Nachdem ich wieder eine Woche intensiven Einblick in das Leben von Anja bekommen habe, würde ich gerne den oft benutzten Ausruf „Ich würde so gerne meinen Traum erfüllen, wie Sie das hier tun, Frau Günther“ beleuchten. Würden die Menschen, die sich so etwas wünschen, auch nach Monaten oder Jahren immer noch der Meinung sein, dass Sie dieses Leben führen wollen? Vielleicht kommen ihnen Bedenken, wenn sie meinen Bericht gelesen haben? Vielleicht!

Ich beginne mit Fakten und Zahlen. Anja beherbergt im Moment knapp 60 Hunde und 15 Katzen. In einem Haus, das nicht im Entferntesten für eine tierheimähnliche Einrichtung geeignet ist. Warum nicht? Weil es an einem Abhang liegt. Weiteres später.

Der Innenhof ist gut zu erreichen.

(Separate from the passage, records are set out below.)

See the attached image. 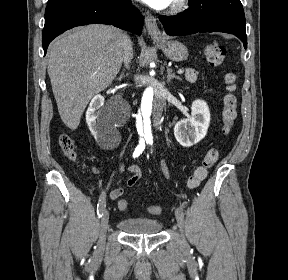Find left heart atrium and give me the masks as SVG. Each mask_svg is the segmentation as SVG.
Masks as SVG:
<instances>
[{"label":"left heart atrium","instance_id":"39dd6f15","mask_svg":"<svg viewBox=\"0 0 288 280\" xmlns=\"http://www.w3.org/2000/svg\"><path fill=\"white\" fill-rule=\"evenodd\" d=\"M155 9L167 8L173 0H141Z\"/></svg>","mask_w":288,"mask_h":280}]
</instances>
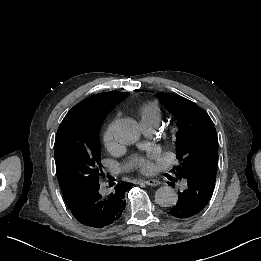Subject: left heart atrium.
Masks as SVG:
<instances>
[{
  "label": "left heart atrium",
  "instance_id": "obj_1",
  "mask_svg": "<svg viewBox=\"0 0 261 261\" xmlns=\"http://www.w3.org/2000/svg\"><path fill=\"white\" fill-rule=\"evenodd\" d=\"M160 156L155 152H149L142 156H134L130 159L131 165L146 174L157 171L159 167Z\"/></svg>",
  "mask_w": 261,
  "mask_h": 261
}]
</instances>
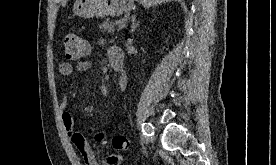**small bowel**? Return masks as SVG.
Returning a JSON list of instances; mask_svg holds the SVG:
<instances>
[{
    "label": "small bowel",
    "instance_id": "small-bowel-1",
    "mask_svg": "<svg viewBox=\"0 0 276 165\" xmlns=\"http://www.w3.org/2000/svg\"><path fill=\"white\" fill-rule=\"evenodd\" d=\"M109 59L112 56H117L124 59L123 52L118 47H111L108 52ZM91 66L90 61H81L78 62L77 65L74 67L71 63L68 62H62L59 65V72L62 76H70L74 69L78 70L79 72H85L87 71ZM127 84V77L125 74H122L119 78L118 85L121 90H124L126 88ZM61 113H62V121L64 124V127L66 129V132L72 141V143L76 146L80 154L82 155V158L84 160L85 165H100L94 155V152L83 136L81 132H79L76 129V121L73 116V114L67 109V102L64 98L61 103ZM104 165H120L121 164V156L118 154H110L106 157V159L103 162Z\"/></svg>",
    "mask_w": 276,
    "mask_h": 165
}]
</instances>
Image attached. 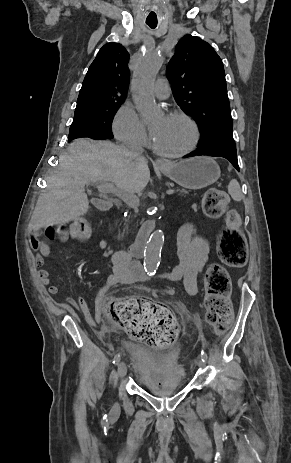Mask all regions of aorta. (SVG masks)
Listing matches in <instances>:
<instances>
[{
    "label": "aorta",
    "instance_id": "aorta-1",
    "mask_svg": "<svg viewBox=\"0 0 291 463\" xmlns=\"http://www.w3.org/2000/svg\"><path fill=\"white\" fill-rule=\"evenodd\" d=\"M163 61V57L157 51H147L134 72L132 98L137 111L146 119L156 113L153 87ZM163 243V232L161 230L154 231L146 245L144 254V268L149 274H154L160 264Z\"/></svg>",
    "mask_w": 291,
    "mask_h": 463
}]
</instances>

Ein großes (mit sechs älteren Hunden) und ein kleines Gehege (mit 3 Hunden) schließen sich dort an und seit kurzem existiert in diesem Hof auch ein kleines Notgehege mit 4 Junghunden.

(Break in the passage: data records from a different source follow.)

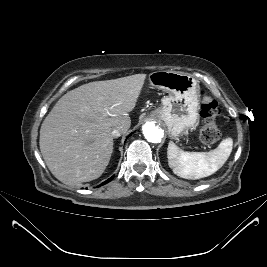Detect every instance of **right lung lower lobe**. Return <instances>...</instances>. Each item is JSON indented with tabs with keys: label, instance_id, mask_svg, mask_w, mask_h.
Masks as SVG:
<instances>
[{
	"label": "right lung lower lobe",
	"instance_id": "98d812e1",
	"mask_svg": "<svg viewBox=\"0 0 267 267\" xmlns=\"http://www.w3.org/2000/svg\"><path fill=\"white\" fill-rule=\"evenodd\" d=\"M114 176H112L111 178H109L108 180H106L105 182L102 183V185L108 183L109 181H111L113 179Z\"/></svg>",
	"mask_w": 267,
	"mask_h": 267
}]
</instances>
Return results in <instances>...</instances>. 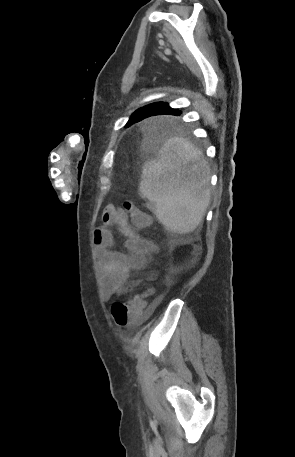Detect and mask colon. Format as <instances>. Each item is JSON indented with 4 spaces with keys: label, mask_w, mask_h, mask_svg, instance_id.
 <instances>
[{
    "label": "colon",
    "mask_w": 295,
    "mask_h": 457,
    "mask_svg": "<svg viewBox=\"0 0 295 457\" xmlns=\"http://www.w3.org/2000/svg\"><path fill=\"white\" fill-rule=\"evenodd\" d=\"M124 208L128 211L132 223L139 228H146L150 224V217L133 203L127 201ZM145 301L143 296L137 295L123 302H115L111 307L112 316L117 325L129 327L136 325L143 314Z\"/></svg>",
    "instance_id": "1"
}]
</instances>
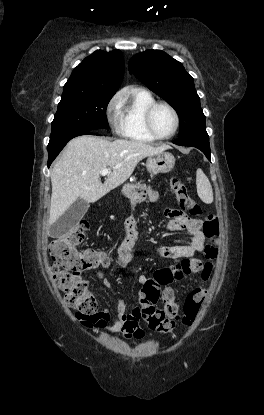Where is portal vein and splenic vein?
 I'll return each mask as SVG.
<instances>
[{"instance_id":"obj_1","label":"portal vein and splenic vein","mask_w":264,"mask_h":415,"mask_svg":"<svg viewBox=\"0 0 264 415\" xmlns=\"http://www.w3.org/2000/svg\"><path fill=\"white\" fill-rule=\"evenodd\" d=\"M110 172H111V169H110V168H104V169H102V170H101V175H102V176H106V175H108Z\"/></svg>"}]
</instances>
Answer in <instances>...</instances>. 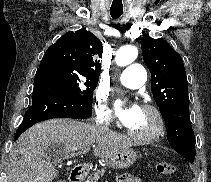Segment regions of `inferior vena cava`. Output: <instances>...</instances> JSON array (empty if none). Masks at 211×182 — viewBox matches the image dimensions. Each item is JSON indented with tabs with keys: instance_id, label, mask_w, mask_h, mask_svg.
Returning a JSON list of instances; mask_svg holds the SVG:
<instances>
[{
	"instance_id": "602c4592",
	"label": "inferior vena cava",
	"mask_w": 211,
	"mask_h": 182,
	"mask_svg": "<svg viewBox=\"0 0 211 182\" xmlns=\"http://www.w3.org/2000/svg\"><path fill=\"white\" fill-rule=\"evenodd\" d=\"M96 126H99V127L105 128V129H108L106 124H104V125L96 124Z\"/></svg>"
}]
</instances>
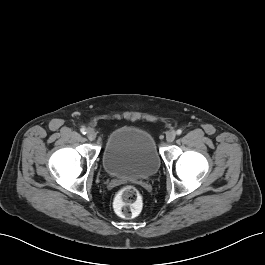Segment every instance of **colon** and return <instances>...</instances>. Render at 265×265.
I'll list each match as a JSON object with an SVG mask.
<instances>
[{
	"mask_svg": "<svg viewBox=\"0 0 265 265\" xmlns=\"http://www.w3.org/2000/svg\"><path fill=\"white\" fill-rule=\"evenodd\" d=\"M114 207L118 214L125 218L136 216L141 207L139 191L130 185L122 187L116 195Z\"/></svg>",
	"mask_w": 265,
	"mask_h": 265,
	"instance_id": "5ec220e1",
	"label": "colon"
}]
</instances>
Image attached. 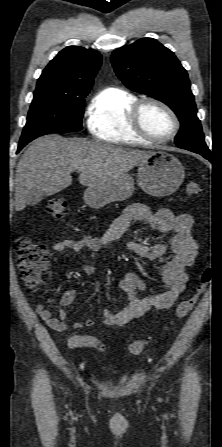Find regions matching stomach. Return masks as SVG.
I'll return each instance as SVG.
<instances>
[{
  "mask_svg": "<svg viewBox=\"0 0 222 447\" xmlns=\"http://www.w3.org/2000/svg\"><path fill=\"white\" fill-rule=\"evenodd\" d=\"M185 172L180 161L173 155L158 151L139 163L138 184L141 189L155 197L174 193L182 184ZM135 190L131 175L123 174L99 186H89L84 192V201L92 208H101L109 202L128 199Z\"/></svg>",
  "mask_w": 222,
  "mask_h": 447,
  "instance_id": "obj_1",
  "label": "stomach"
}]
</instances>
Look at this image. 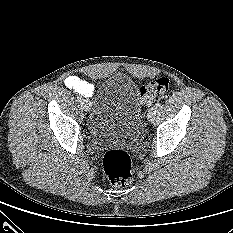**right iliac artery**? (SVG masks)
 Wrapping results in <instances>:
<instances>
[{
    "label": "right iliac artery",
    "instance_id": "1",
    "mask_svg": "<svg viewBox=\"0 0 233 233\" xmlns=\"http://www.w3.org/2000/svg\"><path fill=\"white\" fill-rule=\"evenodd\" d=\"M77 101L81 103L83 101V98L81 96H78Z\"/></svg>",
    "mask_w": 233,
    "mask_h": 233
}]
</instances>
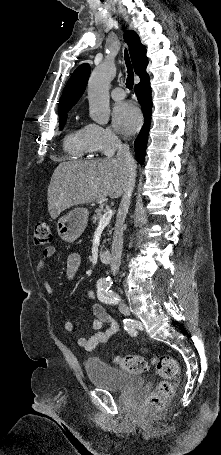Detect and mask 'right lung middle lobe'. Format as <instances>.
I'll return each instance as SVG.
<instances>
[{
    "label": "right lung middle lobe",
    "mask_w": 221,
    "mask_h": 455,
    "mask_svg": "<svg viewBox=\"0 0 221 455\" xmlns=\"http://www.w3.org/2000/svg\"><path fill=\"white\" fill-rule=\"evenodd\" d=\"M69 111V109H63V110H59V128L62 129L65 125V122H66V118H67V112Z\"/></svg>",
    "instance_id": "right-lung-middle-lobe-1"
}]
</instances>
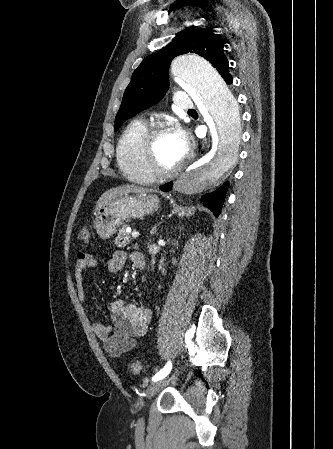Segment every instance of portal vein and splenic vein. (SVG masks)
<instances>
[{
	"instance_id": "18ae733b",
	"label": "portal vein and splenic vein",
	"mask_w": 333,
	"mask_h": 449,
	"mask_svg": "<svg viewBox=\"0 0 333 449\" xmlns=\"http://www.w3.org/2000/svg\"><path fill=\"white\" fill-rule=\"evenodd\" d=\"M132 237L135 238V239L138 238L139 237V233L137 231H133L132 232Z\"/></svg>"
}]
</instances>
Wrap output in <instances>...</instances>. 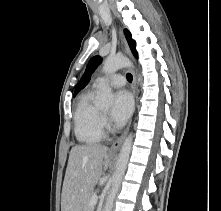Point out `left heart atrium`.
<instances>
[{
	"label": "left heart atrium",
	"mask_w": 221,
	"mask_h": 211,
	"mask_svg": "<svg viewBox=\"0 0 221 211\" xmlns=\"http://www.w3.org/2000/svg\"><path fill=\"white\" fill-rule=\"evenodd\" d=\"M133 110V100L125 90H119L114 95V103L111 109V119L117 126L125 124Z\"/></svg>",
	"instance_id": "1"
}]
</instances>
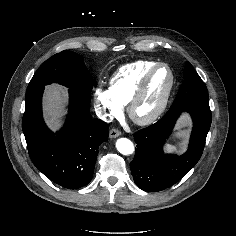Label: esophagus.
<instances>
[{
	"label": "esophagus",
	"mask_w": 236,
	"mask_h": 236,
	"mask_svg": "<svg viewBox=\"0 0 236 236\" xmlns=\"http://www.w3.org/2000/svg\"><path fill=\"white\" fill-rule=\"evenodd\" d=\"M121 135V132L116 129V128H112L110 131H109V137L110 138H116V137H119Z\"/></svg>",
	"instance_id": "34e87169"
}]
</instances>
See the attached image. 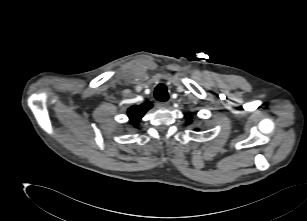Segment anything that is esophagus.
I'll use <instances>...</instances> for the list:
<instances>
[{"instance_id":"1","label":"esophagus","mask_w":307,"mask_h":221,"mask_svg":"<svg viewBox=\"0 0 307 221\" xmlns=\"http://www.w3.org/2000/svg\"><path fill=\"white\" fill-rule=\"evenodd\" d=\"M169 106L168 102H156L157 108H167Z\"/></svg>"}]
</instances>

Im Wohnzimmer lebt Anja mit 10 bis 12 Hunden – kleinere und ein paar Junghunde, wie z.B. Uwe, ein Kangalmix, 5 Monate alt. Ein Riesenbaby, der alles kaputt macht, was er findet. Zusammen mit Herrn Lale, auch ein Kangalmix, geht es über Tisch und Bänke. Uwe ist eigentlich schon viel zu groß, um im Wohnzimmer zu leben, er könnte eigentlich zu den anderen Gruppen der Welpen, aber Uwe bellt und schreit ununterbrochen, wenn er ausgesperrt wird. Selbst auf der Terrasse im Parterre, zusammen mit vier anderen Welpen ist er nicht zufrieden und bellt schrill…

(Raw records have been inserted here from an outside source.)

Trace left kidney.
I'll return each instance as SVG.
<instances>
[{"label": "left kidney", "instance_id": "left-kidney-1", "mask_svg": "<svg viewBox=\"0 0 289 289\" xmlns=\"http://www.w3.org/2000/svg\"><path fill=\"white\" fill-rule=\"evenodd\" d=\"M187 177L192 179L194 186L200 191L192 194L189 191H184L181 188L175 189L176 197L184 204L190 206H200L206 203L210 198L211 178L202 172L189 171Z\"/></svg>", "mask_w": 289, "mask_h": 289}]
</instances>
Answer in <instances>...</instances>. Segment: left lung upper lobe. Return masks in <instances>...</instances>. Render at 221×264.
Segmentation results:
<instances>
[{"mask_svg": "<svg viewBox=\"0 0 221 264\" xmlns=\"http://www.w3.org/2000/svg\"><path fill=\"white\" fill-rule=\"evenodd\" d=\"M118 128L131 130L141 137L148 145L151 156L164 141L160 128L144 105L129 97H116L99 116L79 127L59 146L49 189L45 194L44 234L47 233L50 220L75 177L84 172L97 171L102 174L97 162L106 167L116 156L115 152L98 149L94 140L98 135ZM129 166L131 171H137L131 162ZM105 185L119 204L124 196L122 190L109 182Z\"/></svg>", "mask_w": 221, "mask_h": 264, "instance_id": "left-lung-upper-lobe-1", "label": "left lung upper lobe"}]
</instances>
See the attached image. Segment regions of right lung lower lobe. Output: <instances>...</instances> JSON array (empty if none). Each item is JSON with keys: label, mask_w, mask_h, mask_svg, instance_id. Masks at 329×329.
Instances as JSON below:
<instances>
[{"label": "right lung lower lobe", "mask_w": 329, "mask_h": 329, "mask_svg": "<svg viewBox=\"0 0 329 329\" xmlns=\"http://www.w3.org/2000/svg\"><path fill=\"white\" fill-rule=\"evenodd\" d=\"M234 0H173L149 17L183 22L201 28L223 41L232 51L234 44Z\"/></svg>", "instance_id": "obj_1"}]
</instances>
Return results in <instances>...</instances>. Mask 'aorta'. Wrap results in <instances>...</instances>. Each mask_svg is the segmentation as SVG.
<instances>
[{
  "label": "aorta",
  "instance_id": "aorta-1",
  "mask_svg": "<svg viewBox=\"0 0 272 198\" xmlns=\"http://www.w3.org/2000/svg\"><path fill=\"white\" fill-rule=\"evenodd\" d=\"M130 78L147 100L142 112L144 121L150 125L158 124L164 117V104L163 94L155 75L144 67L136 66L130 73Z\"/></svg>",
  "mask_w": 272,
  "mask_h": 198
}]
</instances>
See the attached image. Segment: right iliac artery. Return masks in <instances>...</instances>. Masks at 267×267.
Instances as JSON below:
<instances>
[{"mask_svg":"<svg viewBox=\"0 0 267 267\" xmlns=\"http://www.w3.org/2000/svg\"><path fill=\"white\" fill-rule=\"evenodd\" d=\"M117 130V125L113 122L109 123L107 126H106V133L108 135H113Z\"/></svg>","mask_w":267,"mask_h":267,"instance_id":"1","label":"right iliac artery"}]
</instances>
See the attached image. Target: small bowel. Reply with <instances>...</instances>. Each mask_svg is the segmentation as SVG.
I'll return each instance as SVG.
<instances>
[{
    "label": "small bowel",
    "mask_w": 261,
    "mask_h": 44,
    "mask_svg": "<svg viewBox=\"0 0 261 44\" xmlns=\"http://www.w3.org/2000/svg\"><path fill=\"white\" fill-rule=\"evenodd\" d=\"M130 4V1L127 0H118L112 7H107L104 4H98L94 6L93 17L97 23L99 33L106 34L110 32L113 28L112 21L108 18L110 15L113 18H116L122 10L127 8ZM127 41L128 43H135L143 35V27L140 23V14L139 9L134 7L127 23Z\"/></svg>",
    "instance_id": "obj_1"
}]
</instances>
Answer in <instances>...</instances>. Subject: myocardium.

Wenn die Hunde von dieser Terrasse ihren Auslauf im Hof haben, sammelt Anja wieder die Haufen, spritzt die Terrasse mit Wasser ab und schrubbt alles sauber… zweimal am Tag.
In der Küche sind die kleinsten Welpen untergebracht. Drei waren es zu meiner Zeit – und ein Yorkshireterrier, der von einer Frau abgegeben wurde, weil sie mit ihm nicht zurechtkam, und sich nun einen Malteserwelpen angeschafft hat. Soll ich wirklich die Anzahl der Bäche und der Haufen nennen, die weggemacht werden müssen?

Alle Gruppen, die im Haus sind und in den angrenzenden Gehegen bekommen mehrmals täglich Auslauf im Innenhof.
Gehen wir nun nach unten. Eine Tür führt viele Stufen herab in ein weiteres großes Gehege mit 6 großen unausgelasteten Junghunden. Man muss höllisch aufpassen, dass man nicht die Treppen herunterstolpert, und von den Hunden angesprungen, den Halt verliert. Blaue Flecken und Kratzer sind so gut wie sicher. Eine Tür führt zu einem Raum, in das die Hunde schon mal mit Futter reingelockt werden, um mal ungestört Sachen in die weiteren Gehege bringen zu können. Dieser Raum ist nochmal mit einem Zaun abgetrennt – dort lagern Transportboxen. Hinter der zweiten Tür befindet sich eine Futterküche mit Spüle und wird als Lagerraum für Futter genutzt.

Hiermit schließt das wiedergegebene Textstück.